I’ve written about corporate discernment at length before, but one question it raises is how I’ll react when my community comes to a different conclusion than I would individually. Do I stick with this group of people only when it tells me what I want to hear? Or am I prepared to trust and accept no for an answer? If I assume our relationship is going to be long-term, then I’m making a commitment to stick it out, even when things aren’t going my way.

Early Friends formed local groups—what many of us call monthly meetings—for collective worship, corporate discernment, and mutual care. They were communities of the convinced, of people who’d had or were having a spiritual transformation. And because they were living in a society that was hostile to them (and, to be fair, to which they were hostile), they were very highly motivated to cling together.

In time, as Quakerism spread, we established more and more monthly meetings, and then we developed (I’m skipping very rapidly over some things) quarterly and yearly meetings. The local community worshipped every week and held a meeting for business monthly. A little bit larger group—about as big as the distance you could travel in a day on a horse—gathered for worship and business quarterly. And a bigger area still gathered for worship and business annually.

Why didn’t we just keep to our local monthly meetings? Because isolated groups, just like isolated individuals, will eventually drift apart culturally and theologically. If we only know the Friends in our local meeting and no one else, we will naturally start to lose our connection to the wider Religious Society of Friends. And we did believe ourselves to be a Society. We did believe there were things God would lead us to do. All of us. As a Society.

(Do we still believe there are things God will lead us to do? All of us? As a Society?)

We did not go to sleep one night with groups of people who worshipped together and wake up the following morning with interconnected institutions. The transition didn’t happen that way. But we codified a few behaviors, named some functions, established some rules…years later, wrote some of these codifications down as Books of Discipline…years later, became legal entities…years later, some of us hired staff…

There’s no question these days that our various meetings and umbrella organizations are institutions, with the possible exception of a few of our smallest local groups, some of which have no legal status or handbooks or property. And it’s okay to be institutions. Institutions are important. They perpetuate patterns, and without them, we have to reinvent our processes every time. That takes way too much spiritual energy.

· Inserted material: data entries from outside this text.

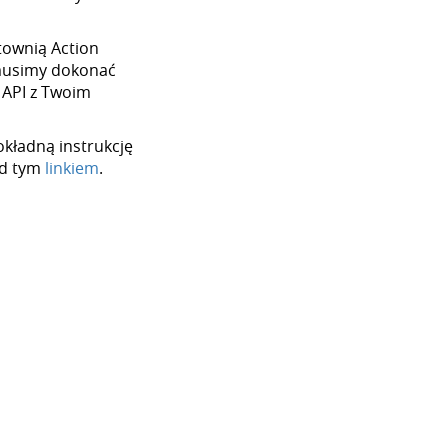
urtownią Action
 musimy dokonać
 API z Twoim
okładną instrukcję
od tym
linkiem
.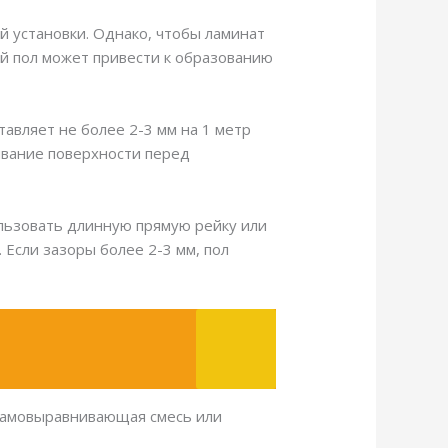
й установки. Однако, чтобы ламинат
й пол может привести к образованию
авляет не более 2-3 мм на 1 метр
ивание поверхности перед
ользовать длинную прямую рейку или
 Если зазоры более 2-3 мм, пол
 самовыравнивающая смесь или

But our institutions get out of control when too many of us forget that they are also covenant communities. My quarterly meeting is not a thing over there. It is a group of people with whom I’ve entered a relationship of mutual care and accountability. My yearly meeting isn’t a nonprofit that does things. It is a group of people with whom I’ve entered a relationship of mutual care and accountability. The umbrella organization isn’t an abstract distant establishment. It is a group of people with whom I’ve entered a relationship of mutual care and accountability.

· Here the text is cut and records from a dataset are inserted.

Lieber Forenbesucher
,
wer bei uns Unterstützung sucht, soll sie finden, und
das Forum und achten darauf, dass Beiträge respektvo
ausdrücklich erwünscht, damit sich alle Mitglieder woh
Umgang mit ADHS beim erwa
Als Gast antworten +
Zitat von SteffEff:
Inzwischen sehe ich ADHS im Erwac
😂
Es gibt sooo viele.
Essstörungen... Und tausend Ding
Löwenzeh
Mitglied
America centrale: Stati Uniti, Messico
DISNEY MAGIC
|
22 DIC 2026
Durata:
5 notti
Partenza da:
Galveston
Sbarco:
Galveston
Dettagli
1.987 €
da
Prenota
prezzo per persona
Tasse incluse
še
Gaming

All of us who are connected with the Religious Society of Friends are in at least one, probably several, of these covenant relationships. That is part of the definition of being a Quaker. And we can forget, or decline to remember, these relationships in a couple of ways. Those of us who are less involved in one institution or another might say, that other group has nothing to do with me. Those of us who are deeply involved and emotionally invested might say, those other people clearly don’t know or care what we’re doing on their behalf.

I’m not, here, implying that everybody must be involved in everything, nor trying to make any of us feel guilty. I’ll talk more about all of this in future entries. But when our institutions fail to support God’s purposes, it is often because we’ve stopped treating them as though they are covenant communities. It can help us a lot to dig down to our theological roots: Christ Jesus has come to teach His people for Himself, and we listen better together than separately.